Провинциально, не смотря на то, что пригородные платформы бывают только вокруг больших городов.
Так выглядит в лесу проселочная дорога – не вызывая подозрений в причастности к милитаризму или близости к власти.
Пригородная платформа ничем не хвастается.
Когда все поднялись по скособоченной деревянной лесенке без перил на это лесное место встречи людей и электричек, солнце поднялось высоко, и листва верхушек деревьев заблестела в его лучах всеми оттенками светлой зелени, разделяя ежедневный праздник природы с голубизной неба.

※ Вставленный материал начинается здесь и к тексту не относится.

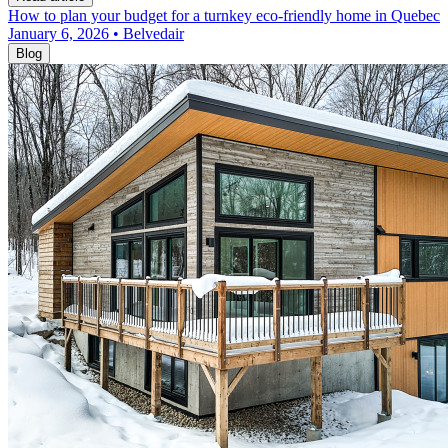
How to plan your budget for a turnkey eco-friendly home in Quebec
January 6, 2026 • Belvedair
Blog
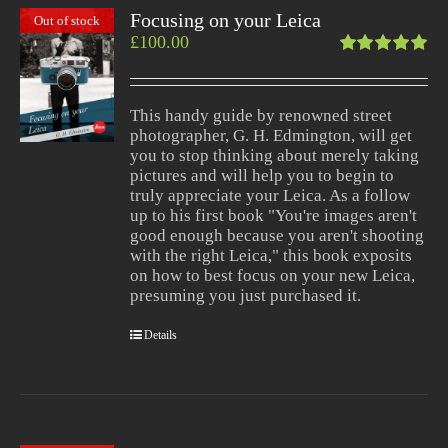
Focusing on your Leica
Out of stock
£
100.00
Rated
5.00
out
of 5
This handy guide by renowned street
photographer, G. H. Edmington, will get
you to stop thinking about merely taking
pictures and will help you to begin to
truly appreciate your Leica. As a follow
up to his first book "You're images aren't
good enough because you aren't shooting
with the right Leica," this book exposits
on how to best focus on your new Leica,
presuming you just purchased it.
Details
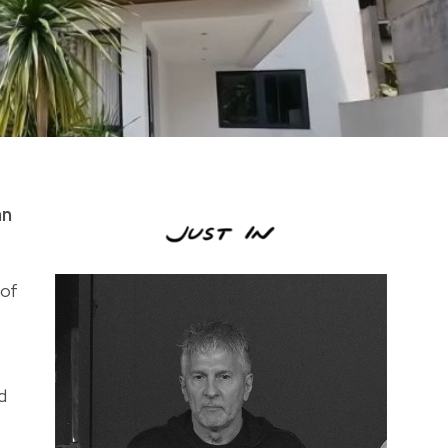
an
 of
d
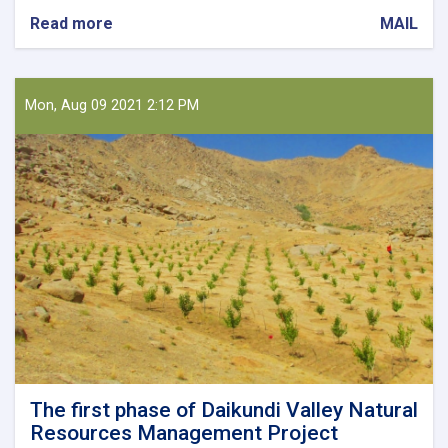
Read more
about
MAIL
Holding
a
Meeting
on
Mon, Aug 09 2021 2:12 PM
Collecting
Horticultural
Products
The first phase of Daikundi Valley Natural
Resources Management Project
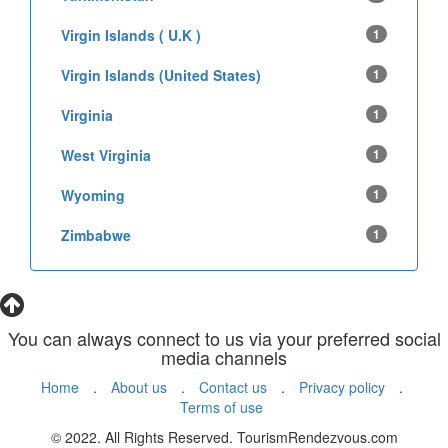
Virgin Islands ( U.K )
1
Virgin Islands (United States)
1
Virginia
1
West Virginia
1
Wyoming
1
Zimbabwe
1
You can always connect to us via your preferred social
media channels
Home
.
About us
.
Contact us
.
Privacy policy
.
Terms of use
© 2022. All Rights Reserved. TourismRendezvous.com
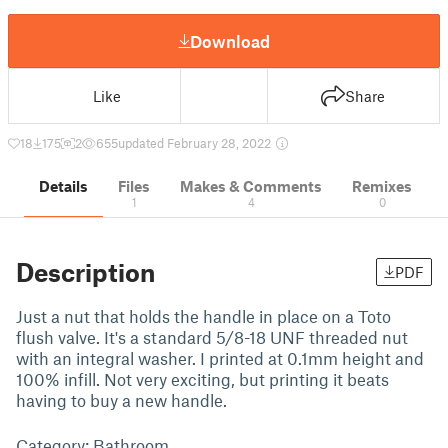
Download
Like
Share
18
175
2
655
updated February 28, 2022
Details
Files
Makes & Comments
Remixes
1
4
0
Description
PDF
Just a nut that holds the handle in place on a Toto
flush valve. It's a standard 5/8-18 UNF threaded nut
with an integral washer. I printed at 0.1mm height and
100% infill. Not very exciting, but printing it beats
having to buy a new handle.
Category: Bathroom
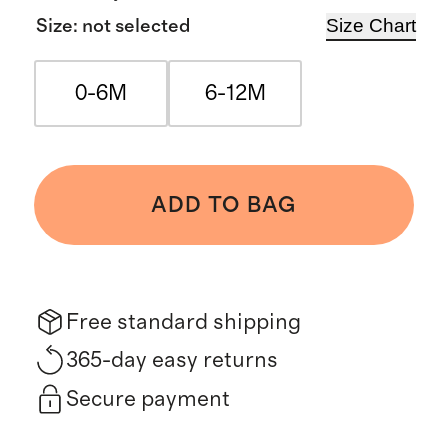
Size Chart
Size
:
not selected
0-6M
6-12M
ADD TO BAG
Free standard shipping
365-day easy returns
Secure payment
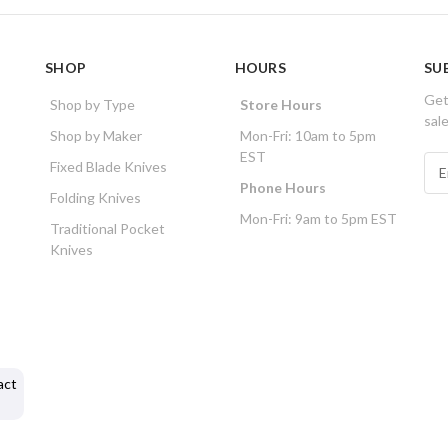
SHOP
HOURS
SU
Get
Shop by Type
Store Hours
sal
Shop by Maker
Mon-Fri: 10am to 5pm
EST
E
Fixed Blade Knives
m
Phone Hours
Folding Knives
a
Mon-Fri: 9am to 5pm EST
i
Traditional Pocket
l
Knives
A
d
d
r
e
s
act
s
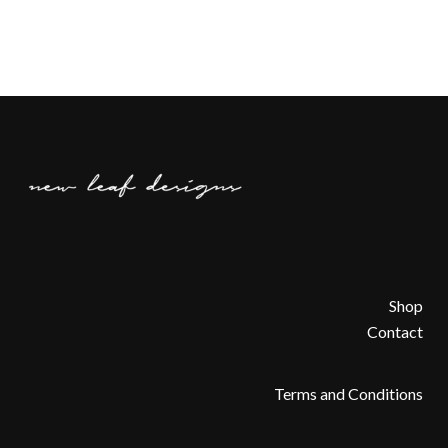
Shop
Contact
Terms and Conditions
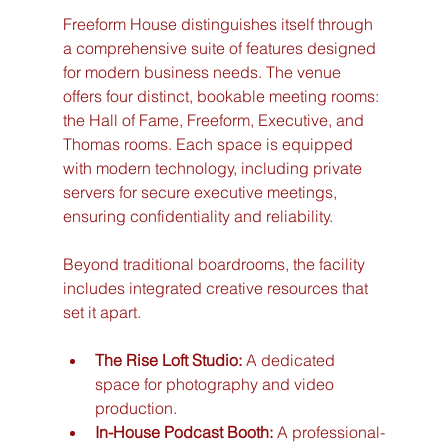
Freeform House distinguishes itself through 
a comprehensive suite of features designed 
for modern business needs. The venue 
offers four distinct, bookable meeting rooms: 
the Hall of Fame, Freeform, Executive, and 
Thomas rooms. Each space is equipped 
with modern technology, including private 
servers for secure executive meetings, 
ensuring confidentiality and reliability.
Beyond traditional boardrooms, the facility 
includes integrated creative resources that 
set it apart.
The Rise Loft Studio:
 A dedicated 
space for photography and video 
production.
In-House Podcast Booth:
 A professional-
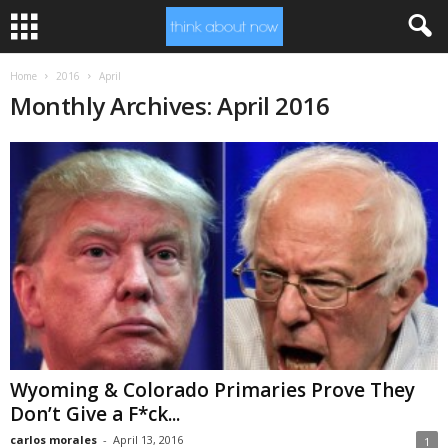
Home
2016
April
Monthly Archives: April 2016
Wyoming & Colorado Primaries Prove They
Don’t Give a F*ck...
carlos morales
-
April 13, 2016
1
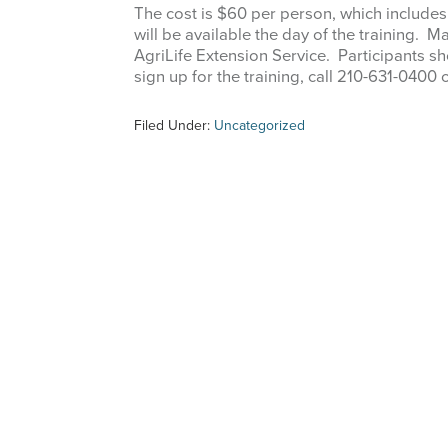
The cost is $60 per person, which includes
will be available the day of the training
AgriLife Extension Service. Participants sh
sign up for the training, call 210-631-04
Filed Under:
Uncategorized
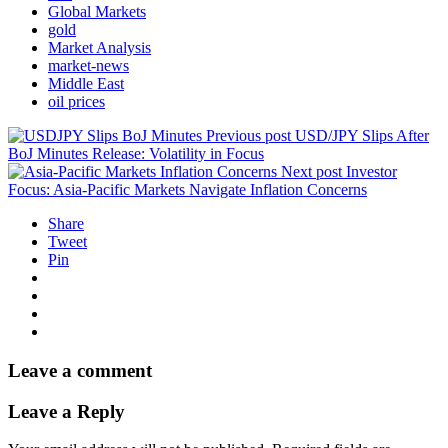
Global Markets
gold
Market Analysis
market-news
Middle East
oil prices
Previous post
USD/JPY Slips After
BoJ Minutes Release: Volatility in Focus
Next post
Investor
Focus: Asia-Pacific Markets Navigate Inflation Concerns
Share
Tweet
Pin
Leave a comment
Leave a Reply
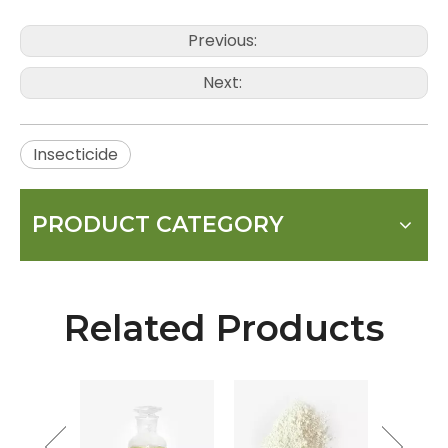
Previous:
Next:
Insecticide
PRODUCT CATEGORY
Related Products
mycin
SP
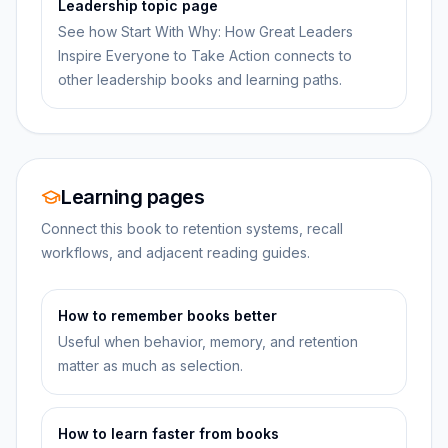
Leadership topic page
See how Start With Why: How Great Leaders
Inspire Everyone to Take Action connects to
other leadership books and learning paths.
Learning pages
Connect this book to retention systems, recall
workflows, and adjacent reading guides.
How to remember books better
Useful when behavior, memory, and retention
matter as much as selection.
How to learn faster from books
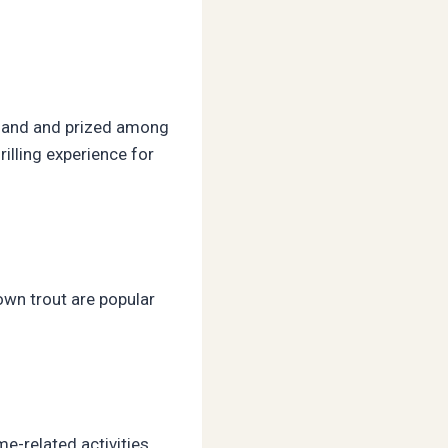
akhand and prized among
rilling experience for
own trout are popular
me-related activities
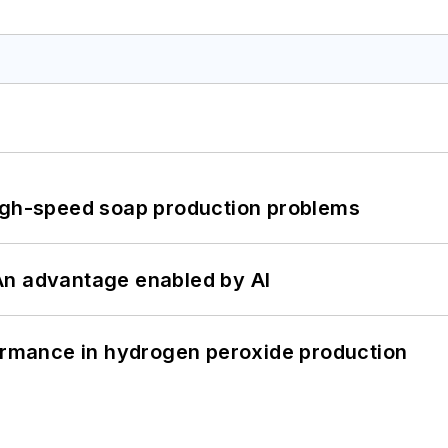
high-speed soap production problems
: An advantage enabled by AI
formance in hydrogen peroxide production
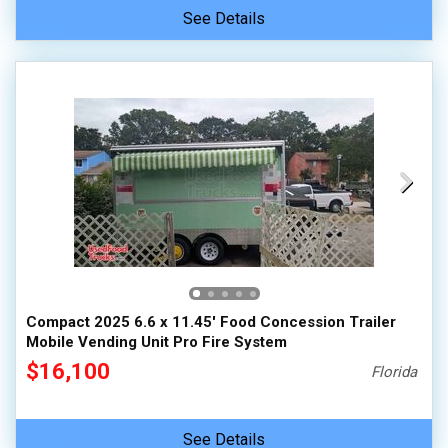
See Details
Compact 2025 6.6 x 11.45' Food Concession Trailer
Mobile Vending Unit Pro Fire System
$16,100
Florida
See Details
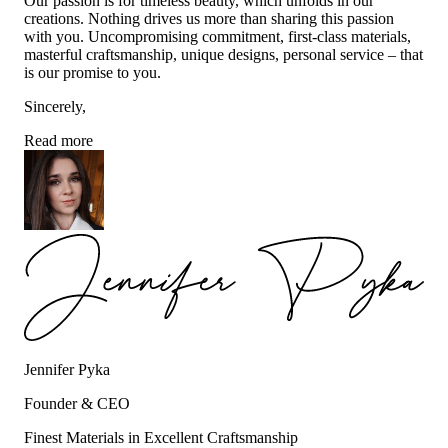
Our passion is for timeless beauty, which unfolds in our
creations. Nothing drives us more than sharing this passion
with you. Uncompromising commitment, first-class materials,
masterful craftsmanship, unique designs, personal service – that
is our promise to you.
Sincerely,
Read more
Jennifer Pyka
Founder & CEO
Finest Materials in Excellent Craftsmanship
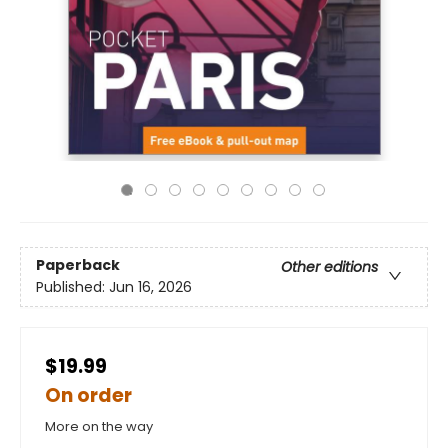
Paperback
Other editions
Published:
Jun 16, 2026
$19.99
On order
More on the way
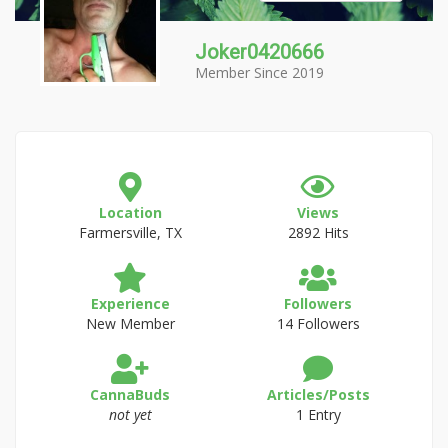
Joker0420666
Member Since 2019
Location
Views
Farmersville, TX
2892 Hits
Experience
Followers
New Member
14 Followers
CannaBuds
Articles/Posts
not yet
1 Entry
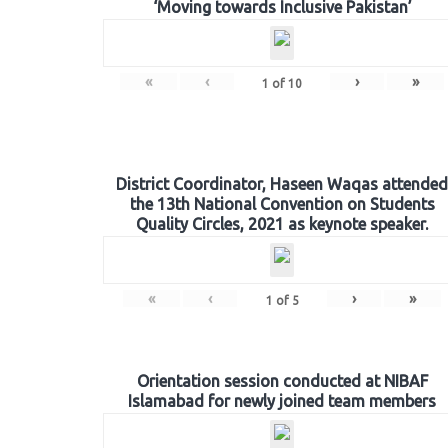
‘Moving towards Inclusive Pakistan’
«
‹
›
»
1
of
10
District Coordinator, Haseen Waqas attended
the 13th National Convention on Students
Quality Circles, 2021 as keynote speaker.
«
‹
›
»
1
of
5
Orientation session conducted at NIBAF
Islamabad for newly joined team members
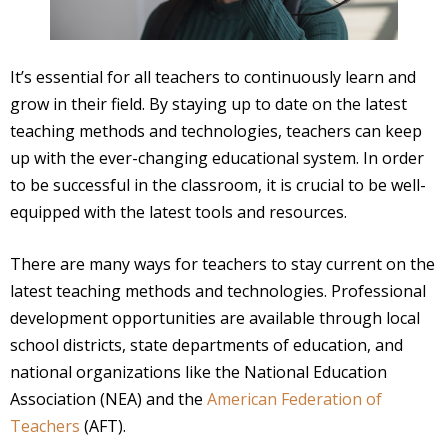
It’s essential for all teachers to continuously learn and
grow in their field. By staying up to date on the latest
teaching methods and technologies, teachers can keep
up with the ever-changing educational system. In order
to be successful in the classroom, it is crucial to be well-
equipped with the latest tools and resources.
There are many ways for teachers to stay current on the
latest teaching methods and technologies. Professional
development opportunities are available through local
school districts, state departments of education, and
national organizations like the National Education
Association (NEA) and the
American Federation of
Teachers
(AFT).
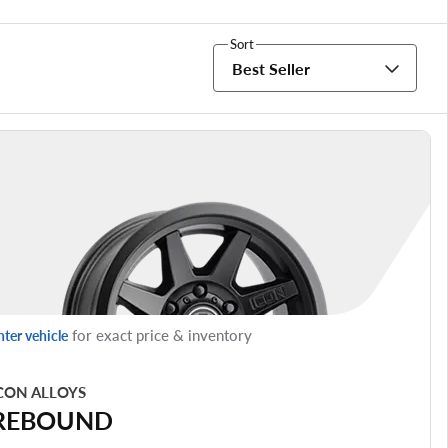
Sort
Best Seller
for exact price & inventory
nter vehicle
CON ALLOYS
REBOUND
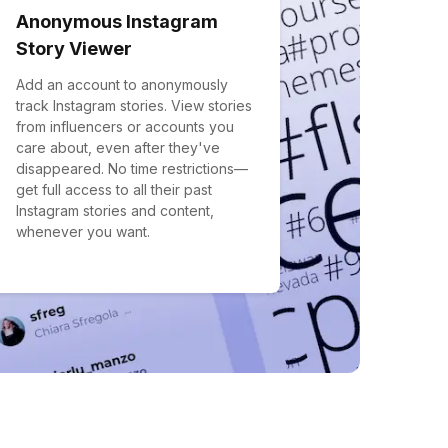
Anonymous Instagram
Story Viewer
Add an account to anonymously
track Instagram stories. View stories
from influencers or accounts you
care about, even after they've
disappeared. No time restrictions—
get full access to all their past
Instagram stories and content,
whenever you want.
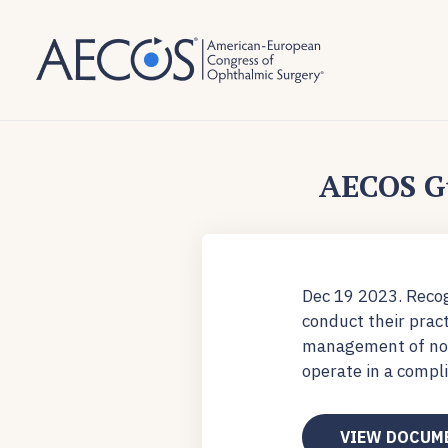
AECOS G
Dec 19 2023. Recog
conduct their prac
management of non-
operate in a compl
VIEW DOCUM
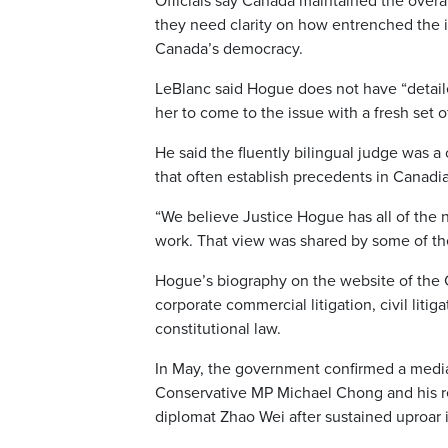
Officials say Canada maintained the overal
they need clarity on how entrenched the 
Canada’s democracy.
LeBlanc said Hogue does not have “detailed
her to come to the issue with a fresh set o
He said the fluently bilingual judge was a
that often establish precedents in Canadi
“We believe Justice Hogue has all of the 
work. That view was shared by some of the
Hogue’s biography on the website of the 
corporate commercial litigation, civil litig
constitutional law.
In May, the government confirmed a media 
Conservative MP Michael Chong and his r
diplomat Zhao Wei after sustained uproar 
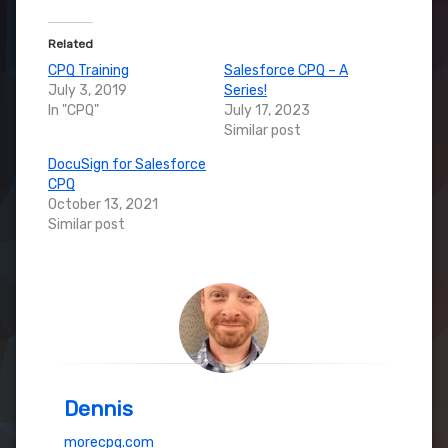
Related
CPQ Training
Salesforce CPQ – A
July 3, 2019
Series!
In "CPQ"
July 17, 2023
Similar post
DocuSign for Salesforce
CPQ
October 13, 2021
Similar post
Dennis
morecpq.com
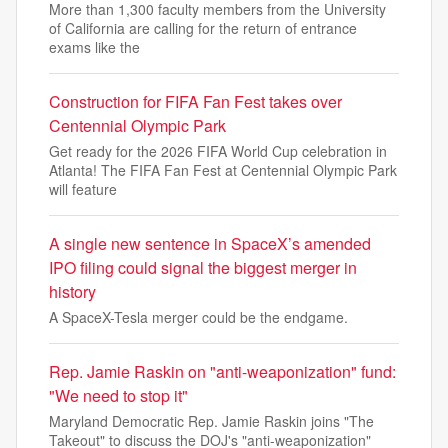
More than 1,300 faculty members from the University
of California are calling for the return of entrance
exams like the
Construction for FIFA Fan Fest takes over
Centennial Olympic Park
Get ready for the 2026 FIFA World Cup celebration in
Atlanta! The FIFA Fan Fest at Centennial Olympic Park
will feature
A single new sentence in SpaceX’s amended
IPO filing could signal the biggest merger in
history
A SpaceX-Tesla merger could be the endgame.
Rep. Jamie Raskin on "anti-weaponization" fund:
"We need to stop it"
Maryland Democratic Rep. Jamie Raskin joins "The
Takeout" to discuss the DOJ's "anti-weaponization"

И даже в тех местах, где на платформу падала тень листва, уверенная в себе, продолжала игру в блеск.
Ртутно, подвижно, живо.
– В такую погоду хочется жить, – прошептала девушка, нарисованная акварелью.
– И жить долго, – тихо добавила девушка, нарисованная углем.
Что сказала девушка, скачанная с интернета, Риоль не расслышал, но ему показалось, что то-то вроде:
– И часто…«Вот мы и вернулись на платформу», – подумал Риоль: «Интересно, что будет дальше?»
Ему было понятно, что и возвращение, и дальнейшее продолжение событий, хотя бы на не большой период времени, зависят от планов Крайста. Вернее, от того, что Крайст захочет ему, Риолю, показать. И потому, что он становился невольным соучастником, определяющим будущие события, Риоль испытывал непривычный дискомфорт – до сих пор он сам, один, принимал решения, отвечая за поставленные задачи.
Но никогда не влиял на условия, в которых принимались решения, оставаясь всего лишь свидетелем.
– Не переживай, – проговорил Крайст, кладя свою тонкую, прозрачную, покрытую сеткой голубовато-красноватых вен, руку на плечо Риоля, – Ты действительно только свидетель.
Просто дорог много…– …Эх, и время нам досталось хорошее, – проговорил молодой человек с комсомольским значком, – И погода сегодня отличная.
А, что, профессор, говорят, что жизнь – это магазин. Только платим мы в нем не деньгами, а своим временем.
– Нет, – ответил Крайст, – Из магазина можно уйти, не купив ничего, но сохранив деньги.